> [Stored data]:
--- START ---
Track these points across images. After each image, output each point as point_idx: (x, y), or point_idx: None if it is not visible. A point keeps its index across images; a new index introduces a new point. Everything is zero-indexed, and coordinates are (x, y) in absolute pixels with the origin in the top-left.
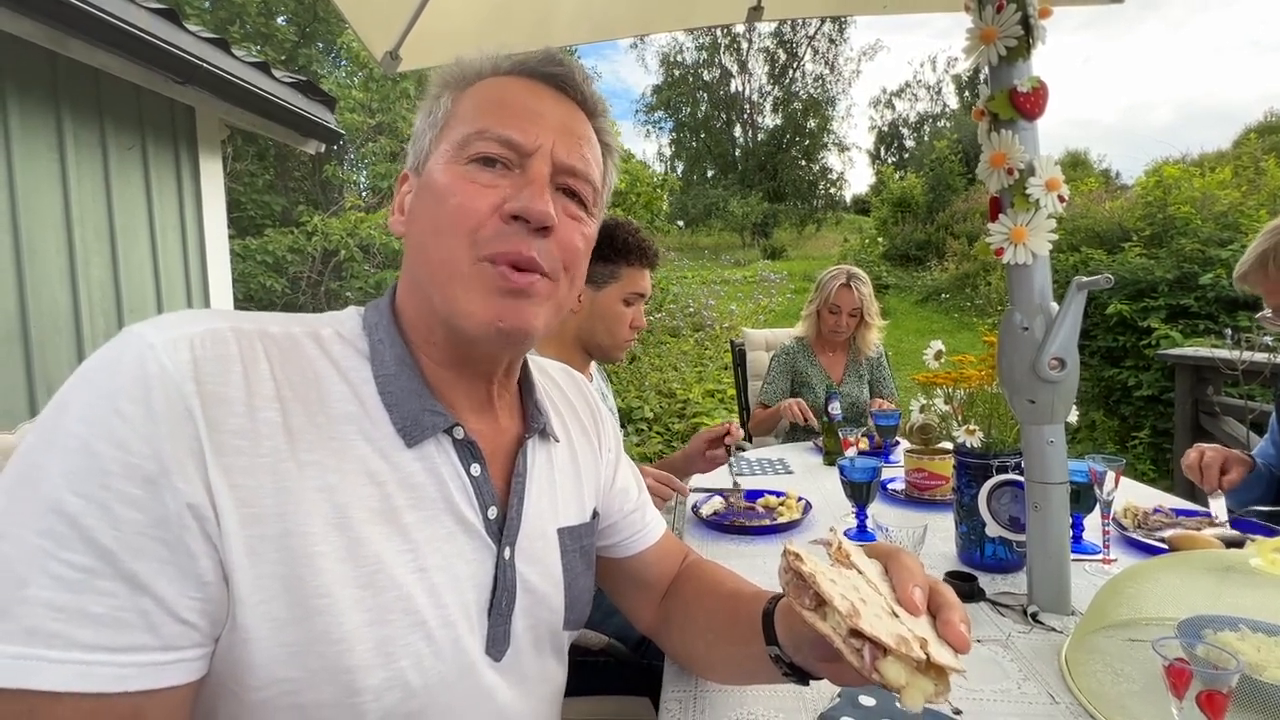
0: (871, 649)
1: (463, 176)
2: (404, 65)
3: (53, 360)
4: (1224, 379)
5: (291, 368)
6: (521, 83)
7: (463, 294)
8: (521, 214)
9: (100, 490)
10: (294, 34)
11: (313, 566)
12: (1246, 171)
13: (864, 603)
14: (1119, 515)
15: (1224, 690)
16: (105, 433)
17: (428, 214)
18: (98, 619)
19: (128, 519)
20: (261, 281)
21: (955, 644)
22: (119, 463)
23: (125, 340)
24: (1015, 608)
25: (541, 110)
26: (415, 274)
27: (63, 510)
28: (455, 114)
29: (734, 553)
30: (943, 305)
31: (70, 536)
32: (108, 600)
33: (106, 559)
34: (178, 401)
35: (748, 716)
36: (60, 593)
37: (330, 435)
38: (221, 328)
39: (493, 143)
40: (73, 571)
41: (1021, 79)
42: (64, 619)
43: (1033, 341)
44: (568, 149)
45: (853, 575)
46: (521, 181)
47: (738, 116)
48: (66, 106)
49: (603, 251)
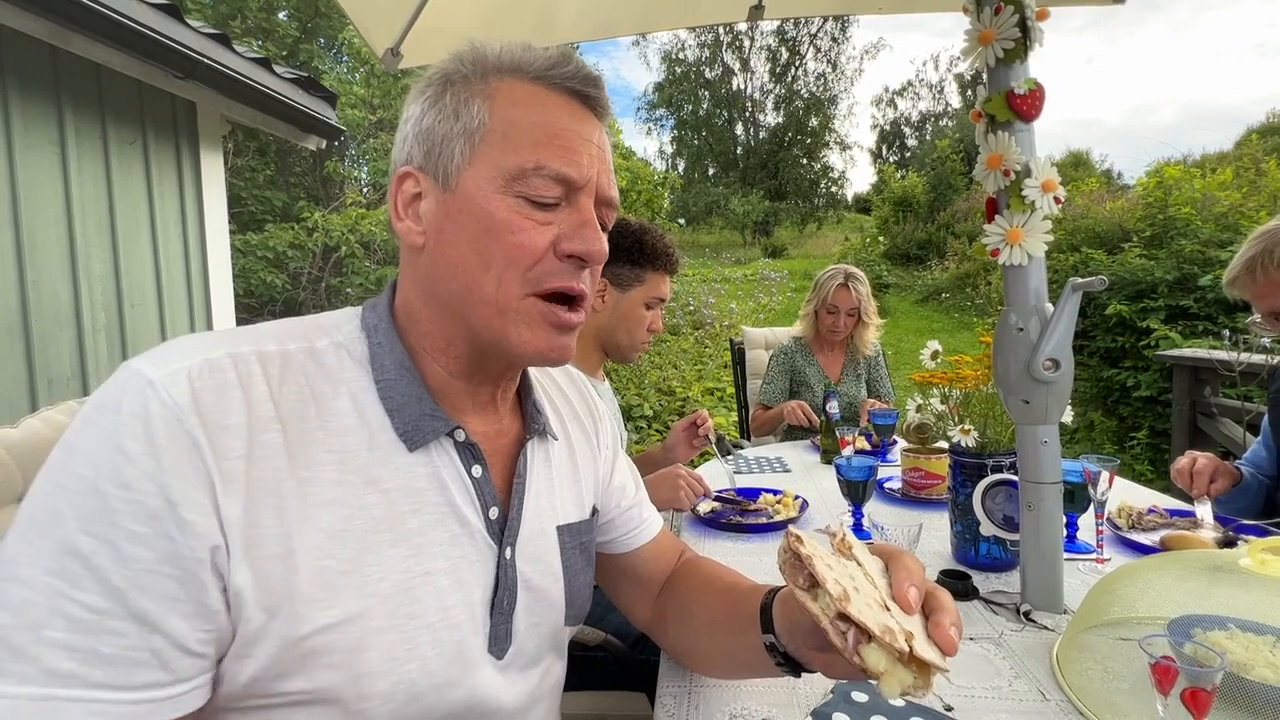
0: (856, 633)
1: (517, 212)
2: (405, 62)
3: (54, 354)
4: (1222, 380)
5: (289, 386)
6: (564, 102)
7: (514, 326)
8: (581, 255)
9: (109, 529)
10: (295, 30)
11: (318, 581)
12: (1247, 173)
13: (857, 591)
14: (1113, 515)
15: (1208, 688)
16: (110, 473)
17: (470, 241)
18: (110, 660)
19: (136, 557)
20: (262, 277)
21: (943, 646)
22: (125, 501)
23: (125, 380)
24: (1008, 606)
25: (585, 137)
26: (442, 294)
27: (76, 551)
28: (494, 129)
29: (730, 550)
30: (943, 305)
31: (83, 576)
32: (119, 640)
33: (117, 599)
34: (181, 436)
35: (741, 711)
36: (75, 634)
37: (330, 449)
38: (217, 356)
39: (551, 181)
40: (86, 613)
41: (1018, 81)
42: (78, 659)
43: (1028, 342)
44: (607, 179)
45: (851, 566)
46: (575, 219)
47: (739, 114)
48: (68, 101)
49: (631, 254)
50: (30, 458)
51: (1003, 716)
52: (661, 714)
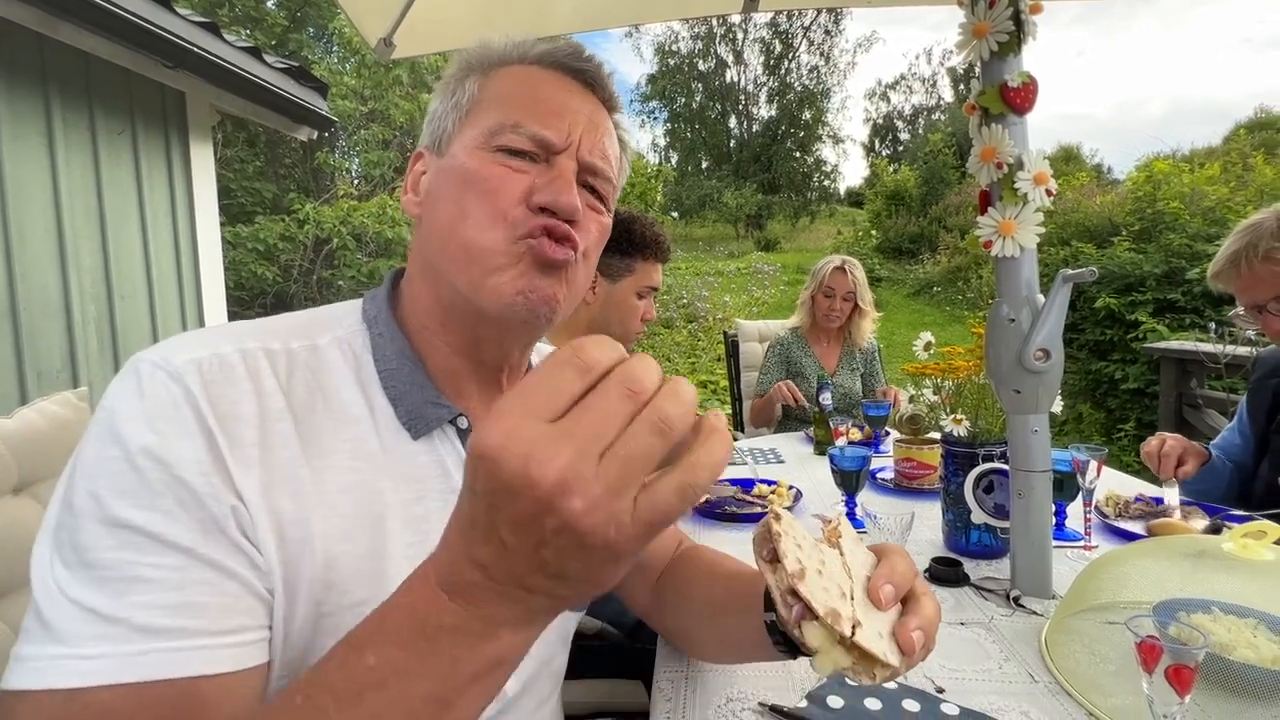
0: (801, 609)
1: (491, 161)
2: (398, 52)
3: (43, 346)
4: (1207, 372)
5: (297, 379)
6: (552, 76)
7: (489, 275)
8: (550, 206)
9: (154, 499)
10: (284, 18)
11: (333, 567)
12: (1235, 168)
13: (820, 574)
14: (1101, 503)
15: (1190, 665)
16: (140, 449)
17: (451, 196)
18: (203, 608)
19: (188, 518)
20: (252, 269)
21: (902, 646)
22: (161, 472)
23: (140, 369)
24: (998, 592)
25: (571, 106)
26: (431, 257)
27: (129, 525)
28: (482, 99)
29: (726, 540)
30: (935, 298)
31: (146, 544)
32: (206, 588)
33: (186, 554)
34: (200, 420)
35: (738, 695)
36: (162, 593)
37: (343, 438)
38: (225, 352)
39: (525, 138)
40: (165, 572)
41: (1012, 74)
42: (171, 614)
43: (1019, 333)
44: (591, 147)
45: (830, 553)
46: (550, 174)
47: (732, 107)
48: (55, 91)
49: (619, 244)
50: (25, 448)
51: (992, 698)
52: (659, 699)
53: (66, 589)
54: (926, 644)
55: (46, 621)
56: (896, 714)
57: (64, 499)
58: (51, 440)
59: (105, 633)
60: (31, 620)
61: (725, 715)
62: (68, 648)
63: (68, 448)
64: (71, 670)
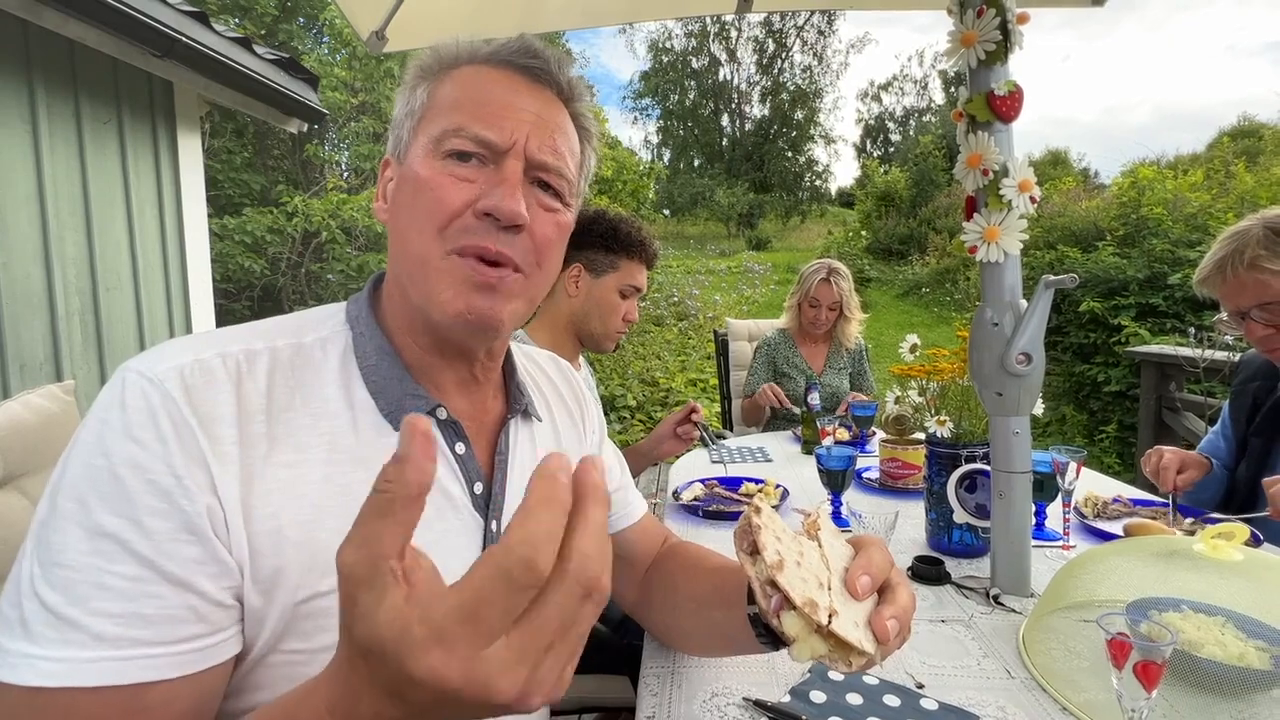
0: (779, 599)
1: (439, 171)
2: (390, 46)
3: (26, 339)
4: (1186, 376)
5: (277, 378)
6: (497, 74)
7: (435, 286)
8: (492, 212)
9: (131, 508)
10: (274, 7)
11: (311, 551)
12: (1217, 175)
13: (798, 566)
14: (1080, 504)
15: (1158, 661)
16: (124, 459)
17: (405, 206)
18: (152, 620)
19: (158, 529)
20: (240, 262)
21: (878, 634)
22: (141, 482)
23: (126, 380)
24: (978, 590)
25: (517, 105)
26: (394, 265)
27: (105, 531)
28: (432, 105)
29: (712, 537)
30: (923, 299)
31: (116, 552)
32: (158, 602)
33: (149, 566)
34: (181, 423)
35: (722, 690)
36: (119, 603)
37: (320, 433)
38: (206, 357)
39: (467, 140)
40: (125, 582)
41: (999, 83)
42: (124, 624)
43: (1002, 337)
44: (540, 144)
45: (809, 546)
46: (496, 178)
47: (725, 106)
48: (40, 79)
49: (606, 242)
50: (10, 440)
51: (971, 693)
52: (644, 693)
53: (37, 586)
54: (902, 632)
55: (23, 618)
56: (877, 708)
57: (51, 498)
58: (36, 434)
59: (68, 637)
60: (10, 608)
61: (710, 710)
62: (38, 648)
63: (53, 441)
64: (41, 670)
--- END ---
Print from the line containing "15: (1224, 690)" through the line containing "63: (68, 448)" in the data above, exactly as the lines stand, and omit every picture.

> [Solution for this exercise]:
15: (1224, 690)
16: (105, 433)
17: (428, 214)
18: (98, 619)
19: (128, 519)
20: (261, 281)
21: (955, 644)
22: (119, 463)
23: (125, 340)
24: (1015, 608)
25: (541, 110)
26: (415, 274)
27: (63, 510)
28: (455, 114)
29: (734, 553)
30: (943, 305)
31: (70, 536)
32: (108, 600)
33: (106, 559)
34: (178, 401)
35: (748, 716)
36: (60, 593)
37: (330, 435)
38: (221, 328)
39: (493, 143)
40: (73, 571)
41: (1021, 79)
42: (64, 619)
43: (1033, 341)
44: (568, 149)
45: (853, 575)
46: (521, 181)
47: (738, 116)
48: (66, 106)
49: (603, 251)
0: (856, 633)
1: (517, 212)
2: (405, 62)
3: (54, 354)
4: (1222, 380)
5: (289, 386)
6: (564, 102)
7: (514, 326)
8: (581, 255)
9: (109, 529)
10: (295, 30)
11: (318, 581)
12: (1247, 173)
13: (857, 591)
14: (1113, 515)
15: (1208, 688)
16: (110, 473)
17: (470, 241)
18: (110, 660)
19: (136, 557)
20: (262, 277)
21: (943, 646)
22: (125, 501)
23: (125, 380)
24: (1008, 606)
25: (585, 137)
26: (442, 294)
27: (76, 551)
28: (494, 129)
29: (730, 550)
30: (943, 305)
31: (83, 576)
32: (119, 640)
33: (117, 599)
34: (181, 436)
35: (741, 711)
36: (75, 634)
37: (330, 449)
38: (217, 356)
39: (551, 181)
40: (86, 613)
41: (1018, 81)
42: (78, 659)
43: (1028, 342)
44: (607, 179)
45: (851, 566)
46: (575, 219)
47: (739, 114)
48: (68, 101)
49: (631, 254)
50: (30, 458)
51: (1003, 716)
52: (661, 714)
0: (801, 609)
1: (491, 161)
2: (398, 52)
3: (43, 346)
4: (1207, 372)
5: (297, 379)
6: (552, 76)
7: (489, 275)
8: (550, 206)
9: (154, 499)
10: (284, 18)
11: (333, 567)
12: (1235, 168)
13: (820, 574)
14: (1101, 503)
15: (1190, 665)
16: (140, 449)
17: (451, 196)
18: (203, 608)
19: (188, 518)
20: (252, 269)
21: (902, 646)
22: (161, 472)
23: (140, 369)
24: (998, 592)
25: (571, 106)
26: (431, 257)
27: (129, 525)
28: (482, 99)
29: (726, 540)
30: (935, 298)
31: (146, 544)
32: (206, 588)
33: (186, 554)
34: (200, 420)
35: (738, 695)
36: (162, 593)
37: (343, 438)
38: (225, 352)
39: (525, 138)
40: (165, 572)
41: (1012, 74)
42: (171, 614)
43: (1019, 333)
44: (591, 147)
45: (830, 553)
46: (550, 174)
47: (732, 107)
48: (55, 91)
49: (619, 244)
50: (25, 448)
51: (992, 698)
52: (659, 699)
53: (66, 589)
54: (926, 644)
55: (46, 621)
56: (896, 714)
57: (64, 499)
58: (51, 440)
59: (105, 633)
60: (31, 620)
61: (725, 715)
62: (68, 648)
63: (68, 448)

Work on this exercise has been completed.